16. Natural Language Processing: Applications

We have seen how to represent tokens in text sequences and train their representations in Section 15. Such pretrained text representations can be fed to various models for different downstream natural language processing tasks.

In fact, earlier chapters have already discussed some natural language processing applications without pretraining, just for explaining deep learning architectures. For instance, in Section 9, we have relied on RNNs to design language models to generate novella-like text. In Section 10 and Section 11, we have also designed models based on RNNs and attention mechanisms for machine translation.

However, this book does not intend to cover all such applications in a comprehensive manner. Instead, our focus is on how to apply (deep) representation learning of languages to addressing natural language processing problems. Given pretrained text representations, this chapter will explore two popular and representative downstream natural language processing tasks: sentiment analysis and natural language inference, which analyze single text and relationships of text pairs, respectively.

../_images/nlp-map-app.svg

Fig. 16.1 Pretrained text representations can be fed to various deep learning architectures for different downstream natural language processing applications. This chapter focuses on how to design models for different downstream natural language processing applications.

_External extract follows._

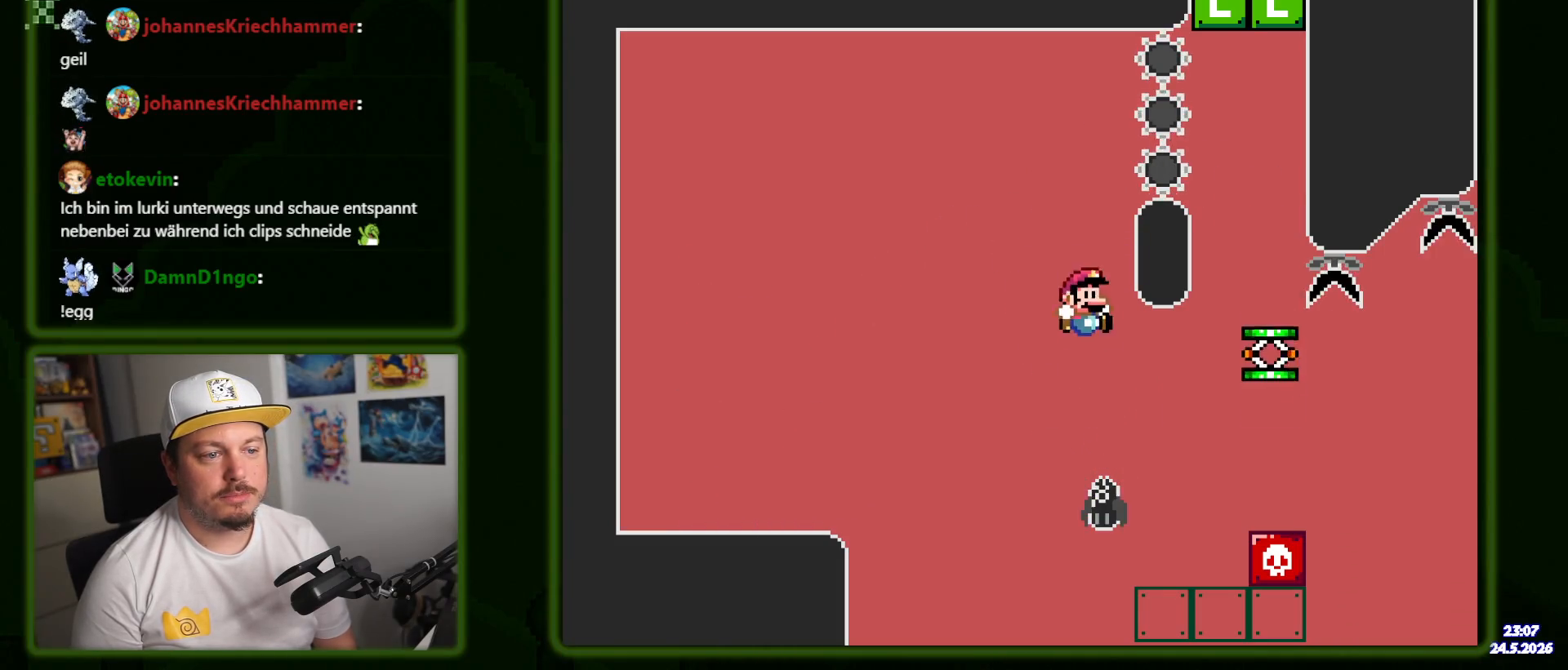
{"buttons": ["DPAD_LEFT"], "events": [[383, "DPAD_RIGHT", "up"], [467, "DPAD_LEFT", "down"]]}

As depicted in Fig. 16.1, this chapter focuses on describing the basic ideas of designing natural language processing models using different types of deep learning architectures, such as MLPs, CNNs, RNNs, and attention. Though it is possible to combine any pretrained text representations with any architecture for either application in Fig. 16.1, we select a few representative combinations. Specifically, we will explore popular architectures based on RNNs and CNNs for sentiment analysis. For natural language inference, we choose attention and MLPs to demonstrate how to analyze text pairs. In the end, we introduce how to fine-tune a pretrained BERT model for a wide range of natural language processing applications, such as on a sequence level (single text classification and text pair classification) and a token level (text tagging and question answering). As a concrete empirical case, we will fine-tune BERT for natural language inference.

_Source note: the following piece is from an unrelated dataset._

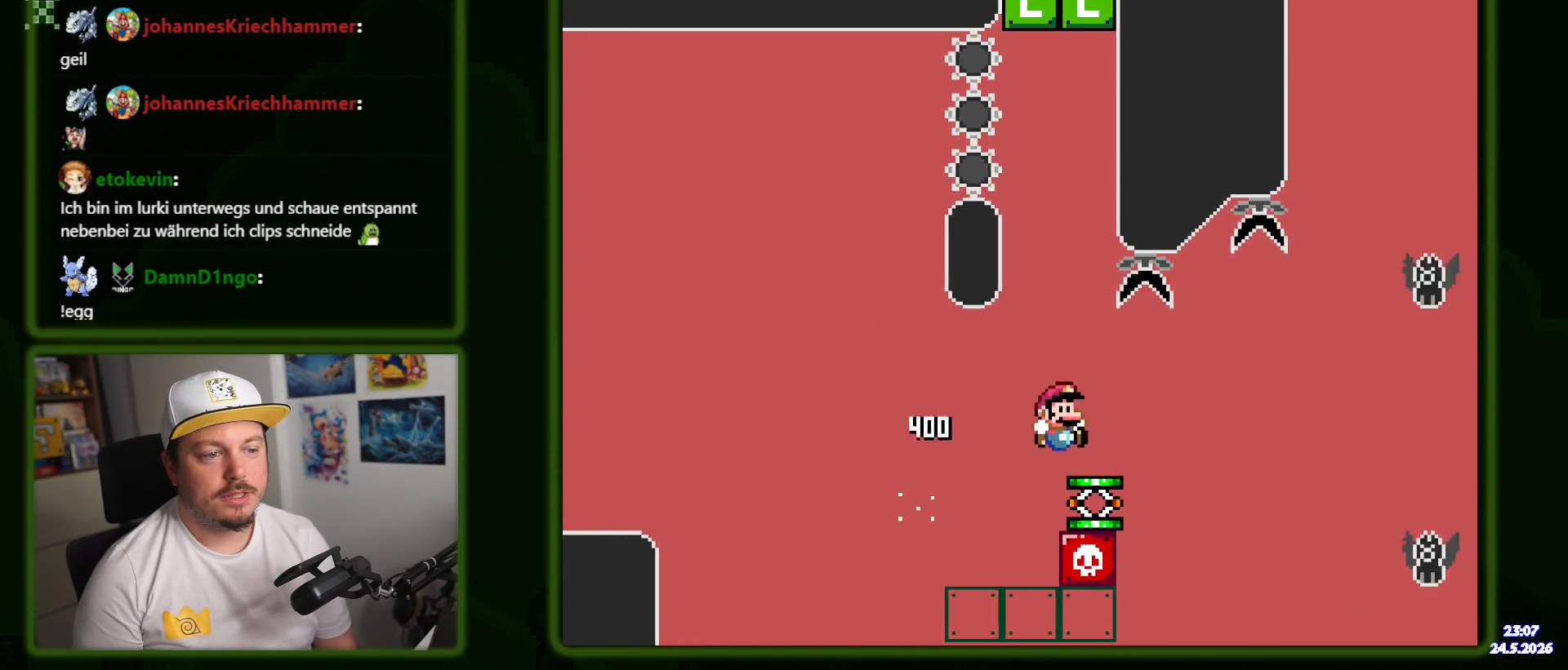
{"buttons": [], "events": [[150, "DPAD_LEFT", "up"]]}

As we have introduced in Section 15.8, BERT requires minimal architecture changes for a wide range of natural language processing applications. However, this benefit comes at the cost of fine-tuning a huge number of BERT parameters for the downstream applications. When space or time is limited, those crafted models based on MLPs, CNNs, RNNs, and attention are more feasible. In the following, we start by the sentiment analysis application and illustrate the model design based on RNNs and CNNs, respectively.